---------- Text for analysis ----------

The principles of High-Performance Coaching your managers must understand

Without knowing these principles, your first and second-line managers won’t be able to help their teams maximise performance in your contact centres or branch network.

High-Performance Coaching involves managers positively influencing the behaviour of their team members to achieve their targets. It uses proven principles from behavioural psychology, including those we call the ABC Model and Pairing. They help explain why people behave the way they do, and how to improve their behaviour.

These principles were identified in early 1900s (Skinner, 1937 ) (Watson & Rayner, 1920 ). They’ve been consistently validated in multiple studies across many applications (including business, sports and teaching). We can confirm from over 2 decades of experience they work very well to increase sales.

High-Performance Coaching helps managers use these principles in a simple way, so they’re able to motivate their people to consistently use the same behaviours used by their high performers.

 

The ABC Model

All behaviour happens in 3 stages. An Activator (like walking into a dark room) triggers a Behaviour (like flicking a light switch) to achieve a desired Consequence (like the light turning on). Activators prompt a behaviour to start. Examples of Activators used by managers include giving team members relevant information, asking them to arrive to work on time, asking them to cross-sell on every call, and giving them relevant training.

Activator Behaviour Consequence.png

However, it’s the Consequences a team member experiences for using a Behaviour which determines whether they’ll do it again. If their manager immediately reinforces them for using a behaviour with Positive Feedback, they’re more likely to repeat it in the future. When managers don’t understand the ABC model…

 

Problem #1: Most of the time, managers focus on providing Activators, rather than positive Consequences

Managers often aren’t aware that the Consequences their team get for their Behaviour determine whether they’ll repeat it in the future. This lack of understanding leads most managers to focus on providing Activators, while accidentally ignoring the desired Behaviours their team members use.

---------- Extracted material ----------

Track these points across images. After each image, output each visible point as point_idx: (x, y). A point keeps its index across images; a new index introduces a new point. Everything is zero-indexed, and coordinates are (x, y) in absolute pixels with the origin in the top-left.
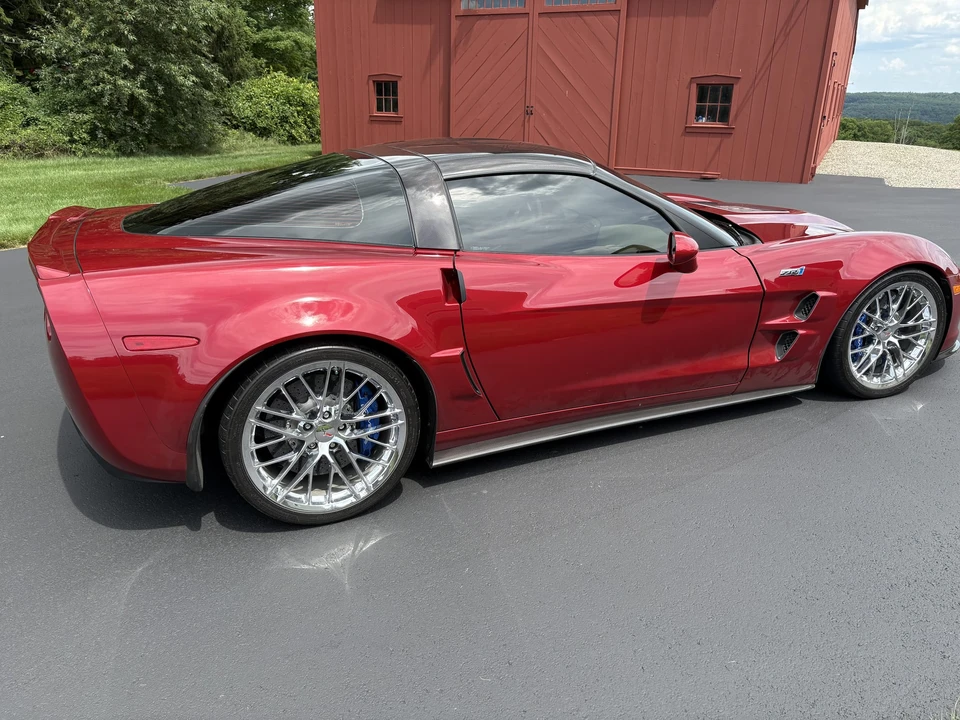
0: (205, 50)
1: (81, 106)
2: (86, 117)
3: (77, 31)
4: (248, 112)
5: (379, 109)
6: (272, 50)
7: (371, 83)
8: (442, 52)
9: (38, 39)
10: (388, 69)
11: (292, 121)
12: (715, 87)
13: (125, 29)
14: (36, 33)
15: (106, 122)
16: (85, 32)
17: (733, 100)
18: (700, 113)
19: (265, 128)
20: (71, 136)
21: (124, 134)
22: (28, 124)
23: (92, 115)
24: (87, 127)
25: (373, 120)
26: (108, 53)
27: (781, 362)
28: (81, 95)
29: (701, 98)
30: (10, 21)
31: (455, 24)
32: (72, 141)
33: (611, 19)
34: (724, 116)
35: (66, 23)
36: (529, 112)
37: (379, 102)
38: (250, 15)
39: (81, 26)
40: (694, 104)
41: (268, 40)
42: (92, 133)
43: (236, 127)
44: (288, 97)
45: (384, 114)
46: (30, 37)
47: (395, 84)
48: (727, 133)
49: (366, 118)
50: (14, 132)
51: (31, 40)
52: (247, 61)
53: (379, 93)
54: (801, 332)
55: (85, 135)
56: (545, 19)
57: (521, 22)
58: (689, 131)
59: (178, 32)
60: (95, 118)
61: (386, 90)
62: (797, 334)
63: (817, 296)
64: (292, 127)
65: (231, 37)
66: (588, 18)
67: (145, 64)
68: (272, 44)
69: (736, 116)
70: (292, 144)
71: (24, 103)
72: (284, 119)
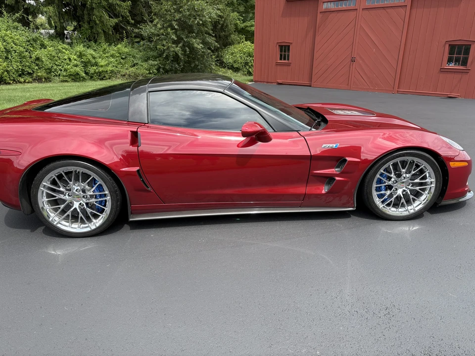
0: (211, 32)
1: (155, 58)
2: (156, 63)
3: (155, 25)
4: (231, 61)
5: (281, 59)
6: (249, 31)
7: (278, 46)
8: (312, 30)
9: (141, 29)
10: (286, 40)
11: (250, 65)
12: (460, 46)
13: (174, 23)
14: (141, 27)
15: (164, 65)
16: (159, 26)
17: (470, 54)
18: (450, 60)
19: (237, 68)
20: (150, 71)
21: (171, 70)
22: (134, 66)
23: (159, 62)
24: (156, 67)
25: (277, 64)
26: (168, 34)
27: (327, 193)
28: (155, 54)
29: (451, 52)
30: (133, 22)
31: (319, 16)
32: (150, 73)
33: (402, 10)
34: (465, 63)
35: (152, 22)
36: (353, 61)
37: (281, 55)
38: (240, 16)
39: (157, 23)
40: (446, 56)
41: (247, 27)
42: (158, 70)
43: (224, 67)
44: (249, 53)
45: (283, 61)
46: (139, 28)
47: (289, 46)
48: (466, 72)
49: (274, 63)
50: (127, 69)
51: (138, 29)
52: (234, 37)
53: (281, 51)
54: (337, 178)
55: (155, 71)
56: (366, 12)
57: (353, 14)
58: (443, 71)
59: (198, 24)
60: (160, 63)
61: (284, 50)
62: (335, 179)
63: (346, 160)
64: (250, 67)
65: (227, 26)
66: (388, 10)
67: (182, 39)
68: (249, 28)
69: (472, 63)
70: (249, 75)
71: (134, 57)
72: (246, 64)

----------

### Task list:
A: Translate this sentence from the article on High-Performance Coaching into Spanish: "Activators prompt a behaviour to start."
B: According to the article on High-Performance Coaching, what decides whether a team member will use a behavior again?

### Per-task outputs:
A: Los activadores hacen que un comportamiento comience.

B: The consequences the team member experiences for using that behavior.